The storage location can also affect the effectiveness of cryopreservation by exposing cells to different chemical states of liquid nitrogen. Historically, cells fully immersed in liquid nitrogen are more viable because the liquid state is more stable, resulting in less temperature fluctuation compared to vapor or mixed state. This stability reduces the risk of cryo injury, such as cellular dehydration, intracellular crystal formation, and cell death caused by supercooling [44]. Figure 1E and F show that more vials stored in boxes 2 and 3, which are in the vapor phase, have more than 60% cell attachment. With the advent of better-designed storage vessels, storing in the liquid phase has become unnecessary. The vapor phase is preferred because it avoids the risks associated with liquid-phase storage, such as containers potentially exploding when removed, cross-contamination by viruses in the liquid, and exposure of operators to the extremely cold liquid [45]. However, this data does not confirm that vials immersed in liquid nitrogen have the poorest performance. When evaluating frozen storage containers, factors to consider includes the application type (research or clinical), fill volume, temperature, aseptic filling, access for removal, sterility, biocompatibility, potential regulatory requirements, and scalability [30].

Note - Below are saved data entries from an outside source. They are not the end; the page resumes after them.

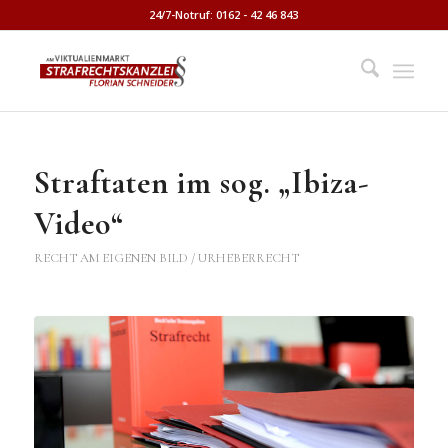
24/7-Notruf: 0162 - 42 46 843
Straftaten im sog. „Ibiza-
Video“
RECHT AM EIGENEN BILD / URHEBERRECHT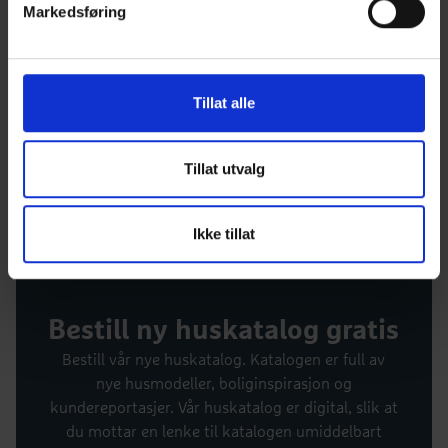
Markedsføring
Tillat alle
Tillat utvalg
Ikke tillat
Bestill ny huskatalog gratis
Bestill vår nye huskatalog. Katalogen er full av
nye husmodeller, boliginspirasjon og
kundereportasjer. Vår huskatalog er digital, slik at
du mottar en lenke til katalogen umiddelbart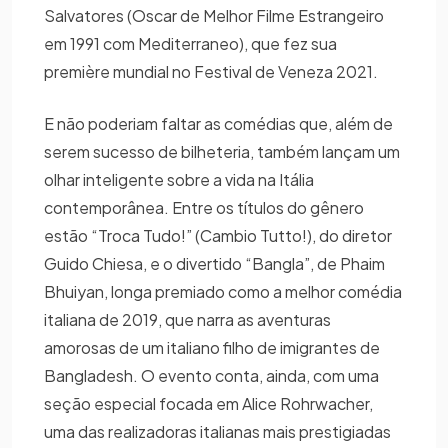
Salvatores (Oscar de Melhor Filme Estrangeiro
em 1991 com Mediterraneo), que fez sua
première mundial no Festival de Veneza 2021.
E não poderiam faltar as comédias que, além de
serem sucesso de bilheteria, também lançam um
olhar inteligente sobre a vida na Itália
contemporânea. Entre os títulos do gênero
estão “Troca Tudo!” (Cambio Tutto!), do diretor
Guido Chiesa, e o divertido “Bangla”, de Phaim
Bhuiyan, longa premiado como a melhor comédia
italiana de 2019, que narra as aventuras
amorosas de um italiano filho de imigrantes de
Bangladesh. O evento conta, ainda, com uma
seção especial focada em Alice Rohrwacher,
uma das realizadoras italianas mais prestigiadas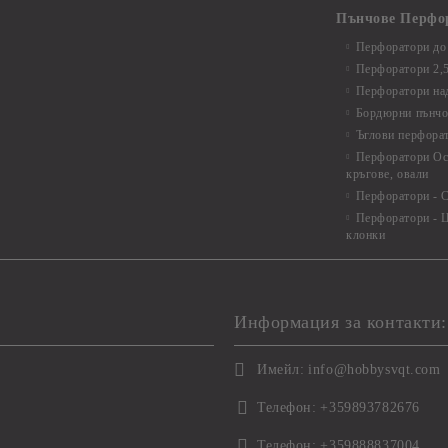
Пънчове Перфо
Перфоратори до 
Перфоратори 2,
Перфоратори над
Бордюрни пънчо
Ъглови перфора
Перфоратори Ос
кръгове, овали
Перфоратори - С
Перфоратори - Ц
клонки
Информация за контакти:
Имейл:
info@hobbysvqt.com
Телефон:
+359893782676
Телефон:
+359888837004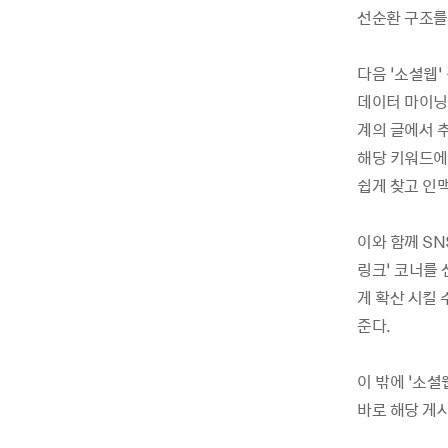
선순환 구조를
다음 ‘소셜웹’
데이터 마이닝 
계의 글에서 추
해당 키워드에
쉽게 찾고 인맥
이와 함께 SN
링크’ 코너를 
게 확산 시킬 
준다.
이 밖에 ‘소셜
바로 해당 게시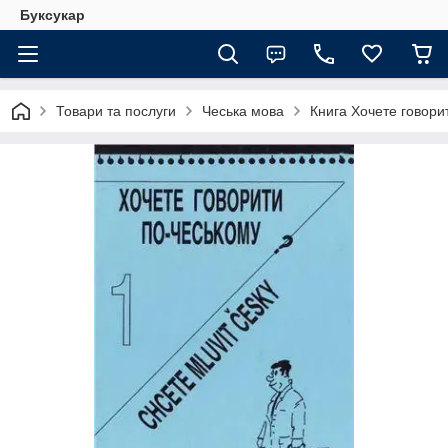
Буксукар
Товари та послуги
Чеська мова
Книга Хочете говори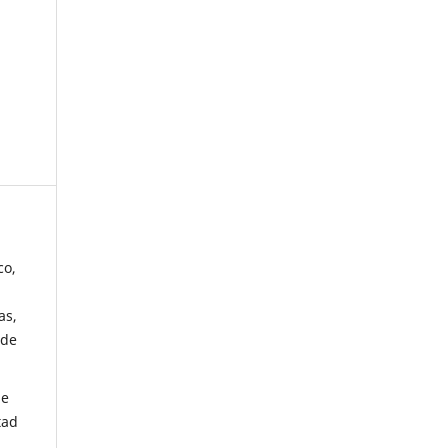
co,
as,
 de
de
tad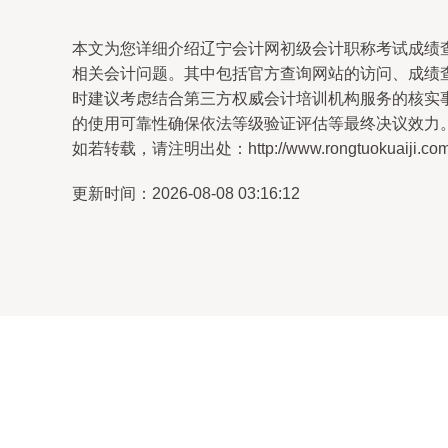
本文为您详细介绍辽宁会计网初级会计职称考试成绩
相关会计问题。其中包括官方查询网站的访问、成绩
时建议考虑结合第三方权威会计培训机构服务的核实
的使用可靠性确保依法等级验证评估等最终决议效力
如若转载，请注明出处：http://www.rongtuokuaiji.com/pr
更新时间：2026-08-08 03:16:12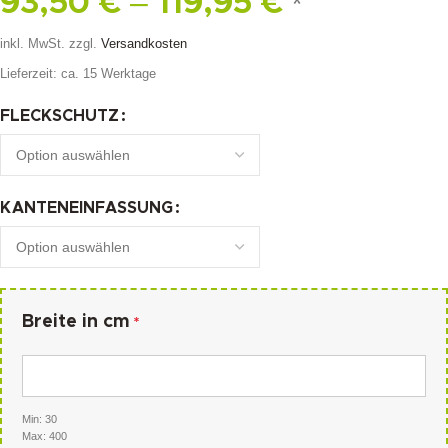
–
93,50
€
119,95
€
*
inkl. MwSt.
zzgl.
Versandkosten
Lieferzeit:
ca. 15 Werktage
FLECKSCHUTZ
KANTENEINFASSUNG
Breite in cm
*
Min: 30
Max: 400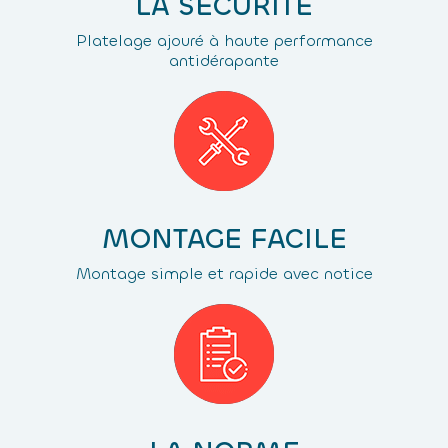
LA SECURITE
Platelage ajouré à haute performance
antidérapante
MONTAGE FACILE
Montage simple et rapide avec notice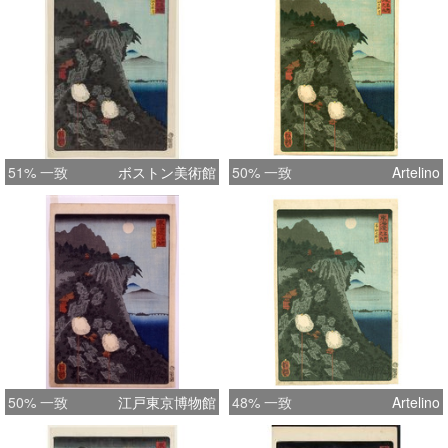
51% 一致
ボストン美術館
50% 一致
Artelino
50% 一致
江戸東京博物館
48% 一致
Artelino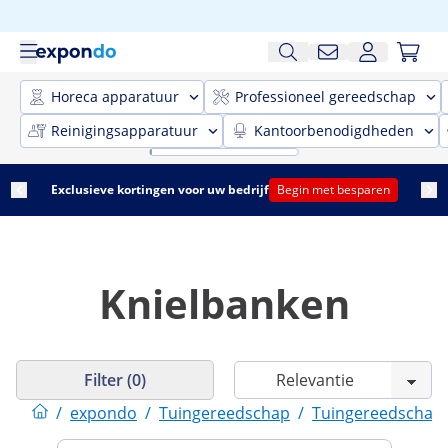
Horeca apparatuur
Professioneel gereedschap
Reinigingsapparatuur
Kantoorbenodigdheden
Exclusieve kortingen voor uw bedrijf
Begin met besparen
Knielbanken
Filter (0)
/
expondo
/
Tuingereedschap
/
Tuingereedschap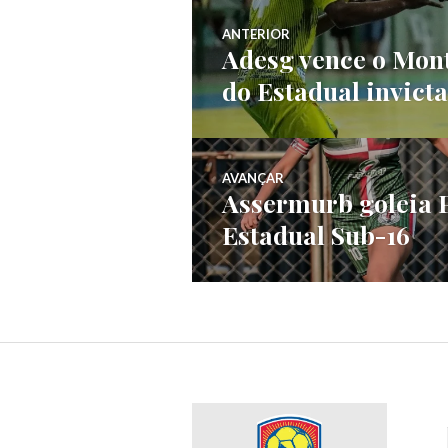
ANTERIOR
Adesg vence o Mont
do Estadual invicta
AVANÇAR
Assermurb goleia P
Estadual Sub-16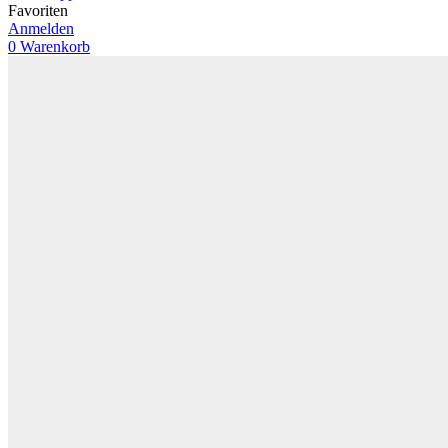
Favoriten
Anmelden
0
Warenkorb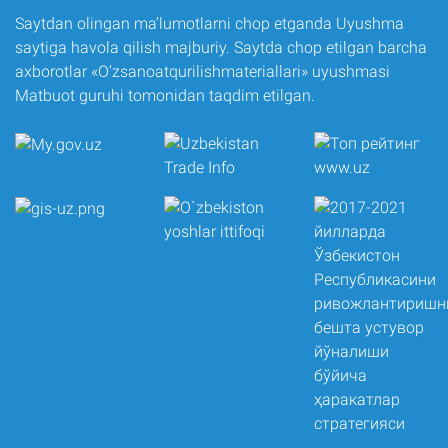
Saytdan olingan ma’lumotlarni chop etganda Uyushma
saytiga havola qilish majburiy. Saytda chop etilgan barcha
axborotlar «O‘zsanoatqurilishmateriallari» uyushmasi
Matbuot guruhi tomonidan taqdim etilgan.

Optimising multiple factors during cryopreservation and thawing increases the likelihood of successful cell recovery post-thawing [46]. The evaluation of specific protein expression is essential to characterise and identify if there are any changes in the cryopreserved cells. ICC analysis was performed to evaluate the protein expression of Col-1 and Ki67. Collagen type I is a common protein in the body, making up a large part of bones, ligaments, tendons, and skin which is specific marker that mainly produced by fibroblasts [47,48,49]. Ki-67 helps organise cellular structures during interphase and protects chromosomes during cell division, preventing clumping [50, 51]. By measuring Ki-67 expression, the ability of fibroblast cells to proliferate and remain viable after being frozen and thawed was assessed. The cells without positive Ki67 expression maybe stuck in the G0 or G1 phase of the cell cycle during stabilisation [52, 53]. After 1 and 3 months of cryopreservation, both markers were expressed by HDF (Figs. 5 and 6) in all types of cryo medium with more than 80% for both revival methods which confirm HDF ability to retain its characteristics [1, 54,55,56].

In this study, obtaining data on the type of cryo medium used based on previously collected data posed its own set of challenges, including incomplete records, inconsistencies in the documentation of cryopreservation conditions, and variability in the formulations of cryo medium. Besides, the defective container (Mr cool) resulted in suboptimal cooling rates, and thermal cycling from repeated exposure to varying environmental conditions further stressed the cells. This combination of factors led to reduced cell viability after thawing. Inconsistent handling and storage procedures, transient exposures to non-ideal conditions, and inadequate monitoring of temperature and environmental factors all contributed to compromised cell integrity. Thus, with the advancement of alternative cryoprotective mediums and the meticulous optimisation of storage techniques, cryopreserved cells can maintain their integrity and safety for research and therapeutic use.